Neruda’s choice to include love in his list of “extremely visible and touchable” subjects reveals how tangibly he sees the world. Perhaps it was this lack of poetic ideology which allowed him to write with such unrestricted clarity. Continuing, he voices his abhorrence for any kind of poetic exegesis:

“I believe that it is enough that poets only exist—it’s good that poets exist—but if to forty books by poets one adds forty thousand books of poetic interpretation, where are the poets going to live, I ask you? I am a poet in this absolutely elemental sense: I go no further in the interpretation of my poetry than my need to sing, to express myself, to regard the wonder of the world. And in the marvelousness of the world I find also cataloged the struggle of mankind for a future. For to change the destiny of humanity is a great part of life, and so I consider it.”

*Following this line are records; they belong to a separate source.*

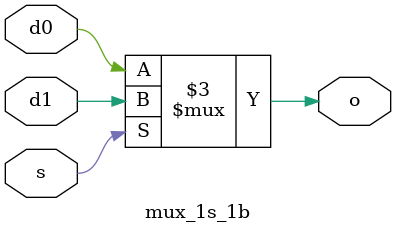
<source format=v>
/*module mux_1s_1b (
  input s,d0,d1,
  output o
  );
  
assign o = s ? d1: d0;
endmodule*/


module mux_1s_1b (
  input s,d0,d1,
  output reg o // toate iesirile pentru blocul always vor fi obligatoriu de tip reg
  );
  
always @(*) begin //{
    
    if (s) // s==1
    
      o = d1;
    else
      o = d0;
end //}
endmodule
</source>
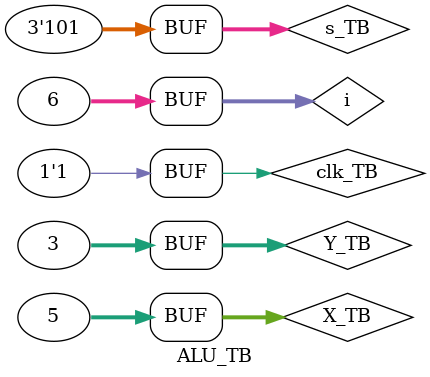
<source format=v>
`timescale 1ns/1ns

module op1(input [31:0]A, input [31:0]B, output reg [31:0]R);
  assign R=A+B;
endmodule

module op2(input [31:0]A, input [31:0]B, output reg [31:0]R);
  assign R=A&B;
endmodule

module op3(input [31:0]A, input [31:0]B, output reg [31:0]R);
  assign R=A|2;
endmodule

module op4(input [15:0]A, input [15:0]B, output reg [31:0]R);
  assign R=A*B;
endmodule

module op5(input [31:0]A, input [31:0]B, output reg [31:0]R);
  assign R=A-B;
endmodule

module op6(input [31:0]A, input [31:0]B, output reg [31:0]R);
  assign R=A<B?1:0;
endmodule

module ALU_BLOQUEO(input [31:0]X, input [31:0]Y, input [2:0]s, input clk, output reg [31:0]r);
  wire [31:0]w[5:0];
  op1 ope1(.A(X), .B(Y), .R(w[0]));
  op2 ope2(.A(X), .B(Y), .R(w[1]));
  op3 ope3(.A(X), .R(w[2]));
  op4 ope4(.A(X[15:0]), .B(Y[15:0]), .R(w[3]));
  op5 ope5(.A(X), .B(Y), .R(w[4]));
  op6 ope6(.A(X), .B(Y), .R(w[5]));
  always @(posedge clk) begin
    case (s)
	  3'd0: begin
	    r = w[0];
	  end 
	  3'd1: begin
	    r = w[1];
	  end 
	  3'd2: begin
	    r = w[2];
	  end 
	  3'd3: begin
	    r = w[3];
	  end 
	  3'd4: begin
	    r = w[4];
	  end 
	  3'd5: begin
	    r = w[5];
	  end  
	endcase
  end
endmodule

module ALU_SIN_BLOQUEO(input [31:0]X, input [31:0]Y, input [2:0]s, input clk, output reg [31:0]r);
  wire [31:0]w[5:0];
  op1 ope1(.A(X), .B(Y), .R(w[0]));
  op2 ope2(.A(X), .B(Y), .R(w[1]));
  op3 ope3(.A(X), .R(w[2]));
  op4 ope4(.A(X[15:0]), .B(Y[15:0]), .R(w[3]));
  op5 ope5(.A(X), .B(Y), .R(w[4]));
  op6 ope6(.A(X), .B(Y), .R(w[5]));
  always @(posedge clk) begin
    case (s)
	  3'd0: begin
	    r <= w[0];
	  end 
	  3'd1: begin
	    r <= w[1];
	  end 
	  3'd2: begin
	    r <= w[2];
	  end 
	  3'd3: begin
	    r <= w[3];
	  end 
	  3'd4: begin
	    r <= w[4];
	  end 
	  3'd5: begin
	    r <= w[5];
	  end  
	endcase
  end
endmodule

module ALU_TB();
  reg  [31:0]X_TB, Y_TB;
  reg  [2:0] s_TB;
  wire [31:0]r_TB_B, r_TB_SB;
  reg  clk_TB;  
  ALU_BLOQUEO alu1(.X(X_TB), .Y(Y_TB), .s(s_TB), .clk(clk_TB), .r(r_TB_B));
  ALU_SIN_BLOQUEO alu2(.X(X_TB), .Y(Y_TB), .s(s_TB), .clk(clk_TB), .r(r_TB_SB));
  
  integer i;
  initial begin
    for(i=0;i<6;i=i+1) begin
	  clk_TB = 0;
	  s_TB = i;
	  X_TB = 32'd5;
	  Y_TB = 32'd3;
	  #100
	  clk_TB = ~clk_TB;
	  #100
	  clk_TB = ~clk_TB;
	  X_TB = 32'd3;
	  Y_TB = 32'd5;
	  #100
	  clk_TB = ~clk_TB;
	  #100
	  clk_TB = ~clk_TB;	 
	  X_TB = 32'd5;
	  Y_TB = 32'd3;
	  #100
	  clk_TB = ~clk_TB;
	  #100
	  X_TB = 32'd5;
	  Y_TB = 32'd3;
	  
	end
  end
endmodule





</source>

Pablo Neruda died on September 23rd 1973, but in both his opinions and his poetry lives an intense sincerity and a pragmatism that is refreshing for the genre. He ends this interview by reaffirming his belief in poetry that is cemented in the physical, rather than in the realm of ideas, what he calls “a very old conception of poetry”:

“I have no theory about man. I have theories on the shoes I am going to buy when mine are worn out or that my clothes are already getting threadbare. I don’t know what man is. And I am a living man, and life is not for thinking about what substantially is ‘Man,’ in that sense. Perhaps it is a thing that interests me less than the profession of a mechanic or of a geologist; that’s more important. But this interminable debate on what is man is so much talk that it doesn’t interest me. We know that we are born, and that we are going to die, etc. But between all that it’s very difficult, or it’s very easy to say things. And I have nothing to do with that; I don’t know what it’s all about. It is perhaps a realization of what is most distinguished about philosophical idealism: to discuss eternally things that have no solution. In general I am a practical poet. Poetry in a certain sense ought to be practical too. Why not? Why not practical poetry like useless poetry, why not matter, and why not dream?”